Saved entries
━━━━━━━━━━

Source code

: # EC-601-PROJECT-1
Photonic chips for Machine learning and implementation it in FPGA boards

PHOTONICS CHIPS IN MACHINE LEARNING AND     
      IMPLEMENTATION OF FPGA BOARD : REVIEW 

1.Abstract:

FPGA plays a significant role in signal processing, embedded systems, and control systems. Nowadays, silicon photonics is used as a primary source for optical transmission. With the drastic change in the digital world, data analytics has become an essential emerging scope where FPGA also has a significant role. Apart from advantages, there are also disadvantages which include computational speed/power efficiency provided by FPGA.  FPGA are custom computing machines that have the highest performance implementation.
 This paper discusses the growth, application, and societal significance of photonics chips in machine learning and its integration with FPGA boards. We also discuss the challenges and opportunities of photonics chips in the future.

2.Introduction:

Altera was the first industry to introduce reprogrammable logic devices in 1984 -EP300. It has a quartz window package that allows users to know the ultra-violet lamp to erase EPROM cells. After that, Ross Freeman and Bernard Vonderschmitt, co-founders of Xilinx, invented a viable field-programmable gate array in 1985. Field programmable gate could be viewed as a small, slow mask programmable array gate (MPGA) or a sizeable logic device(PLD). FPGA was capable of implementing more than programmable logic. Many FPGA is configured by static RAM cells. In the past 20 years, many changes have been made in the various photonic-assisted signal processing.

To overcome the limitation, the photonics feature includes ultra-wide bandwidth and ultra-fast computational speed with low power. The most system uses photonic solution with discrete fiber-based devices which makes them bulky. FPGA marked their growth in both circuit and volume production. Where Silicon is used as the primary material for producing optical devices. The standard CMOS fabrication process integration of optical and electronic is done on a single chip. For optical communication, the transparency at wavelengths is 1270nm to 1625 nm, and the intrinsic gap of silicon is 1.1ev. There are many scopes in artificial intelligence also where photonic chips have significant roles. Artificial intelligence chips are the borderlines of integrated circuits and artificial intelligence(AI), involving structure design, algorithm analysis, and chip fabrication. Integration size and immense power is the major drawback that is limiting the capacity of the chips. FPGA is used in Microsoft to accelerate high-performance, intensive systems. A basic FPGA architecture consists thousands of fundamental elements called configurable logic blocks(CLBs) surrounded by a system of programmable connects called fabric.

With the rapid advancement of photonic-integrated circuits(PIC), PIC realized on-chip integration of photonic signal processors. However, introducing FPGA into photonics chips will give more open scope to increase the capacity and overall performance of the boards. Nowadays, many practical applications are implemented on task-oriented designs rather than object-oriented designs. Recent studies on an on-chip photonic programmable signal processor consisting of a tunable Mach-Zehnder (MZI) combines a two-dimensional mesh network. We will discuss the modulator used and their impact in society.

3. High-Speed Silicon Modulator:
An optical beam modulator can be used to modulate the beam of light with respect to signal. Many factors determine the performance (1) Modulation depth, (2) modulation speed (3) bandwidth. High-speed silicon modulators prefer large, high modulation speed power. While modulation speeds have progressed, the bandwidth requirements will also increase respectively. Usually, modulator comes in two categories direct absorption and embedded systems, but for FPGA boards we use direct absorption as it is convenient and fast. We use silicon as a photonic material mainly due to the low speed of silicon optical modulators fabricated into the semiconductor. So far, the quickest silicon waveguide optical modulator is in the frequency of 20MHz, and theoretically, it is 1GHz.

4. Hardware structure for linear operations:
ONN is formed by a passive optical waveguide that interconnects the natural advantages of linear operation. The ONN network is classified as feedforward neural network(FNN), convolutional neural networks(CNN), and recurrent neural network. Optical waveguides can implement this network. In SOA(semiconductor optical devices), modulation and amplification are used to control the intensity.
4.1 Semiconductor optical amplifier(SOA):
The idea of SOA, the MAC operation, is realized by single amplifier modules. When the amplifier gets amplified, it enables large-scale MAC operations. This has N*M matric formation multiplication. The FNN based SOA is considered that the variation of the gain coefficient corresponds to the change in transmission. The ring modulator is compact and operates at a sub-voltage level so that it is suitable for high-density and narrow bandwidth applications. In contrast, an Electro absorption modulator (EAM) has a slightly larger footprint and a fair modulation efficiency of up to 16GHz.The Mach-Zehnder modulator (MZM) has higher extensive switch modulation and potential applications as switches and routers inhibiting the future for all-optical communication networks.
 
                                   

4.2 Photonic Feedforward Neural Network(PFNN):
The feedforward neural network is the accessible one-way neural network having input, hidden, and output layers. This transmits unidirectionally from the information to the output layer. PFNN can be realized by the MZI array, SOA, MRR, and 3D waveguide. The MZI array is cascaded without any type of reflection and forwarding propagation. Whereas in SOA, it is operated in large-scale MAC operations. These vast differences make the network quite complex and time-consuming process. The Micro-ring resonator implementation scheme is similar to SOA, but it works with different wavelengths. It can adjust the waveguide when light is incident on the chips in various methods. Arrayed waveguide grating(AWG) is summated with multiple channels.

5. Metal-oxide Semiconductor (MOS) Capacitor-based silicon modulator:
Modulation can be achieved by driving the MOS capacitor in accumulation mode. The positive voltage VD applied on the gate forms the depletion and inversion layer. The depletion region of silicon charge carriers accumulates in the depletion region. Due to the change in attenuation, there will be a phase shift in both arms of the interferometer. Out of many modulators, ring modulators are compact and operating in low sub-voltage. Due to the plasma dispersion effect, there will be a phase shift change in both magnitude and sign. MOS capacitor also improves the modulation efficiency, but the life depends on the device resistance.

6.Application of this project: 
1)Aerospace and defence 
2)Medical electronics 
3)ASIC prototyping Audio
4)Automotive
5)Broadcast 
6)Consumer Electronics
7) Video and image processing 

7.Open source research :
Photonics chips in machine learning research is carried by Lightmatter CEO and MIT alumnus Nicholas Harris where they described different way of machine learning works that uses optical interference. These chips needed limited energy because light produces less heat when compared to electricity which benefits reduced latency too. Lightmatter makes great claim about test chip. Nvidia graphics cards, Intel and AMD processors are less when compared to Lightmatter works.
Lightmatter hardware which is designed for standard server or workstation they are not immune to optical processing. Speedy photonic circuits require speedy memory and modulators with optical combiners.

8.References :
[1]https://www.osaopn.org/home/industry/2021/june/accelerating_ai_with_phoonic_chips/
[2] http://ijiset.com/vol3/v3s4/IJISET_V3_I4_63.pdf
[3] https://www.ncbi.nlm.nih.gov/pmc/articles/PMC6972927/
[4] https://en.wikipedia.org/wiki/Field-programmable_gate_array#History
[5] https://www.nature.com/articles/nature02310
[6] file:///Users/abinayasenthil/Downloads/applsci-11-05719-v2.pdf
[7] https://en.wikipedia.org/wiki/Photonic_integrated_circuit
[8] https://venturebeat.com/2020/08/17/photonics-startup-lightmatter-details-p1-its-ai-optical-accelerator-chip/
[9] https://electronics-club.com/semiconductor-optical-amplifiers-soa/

━━━━━━━━━━

TASK — A single number is the reply: the count of lines in the entries above that have the word "research".

TASK RESPONSE — 2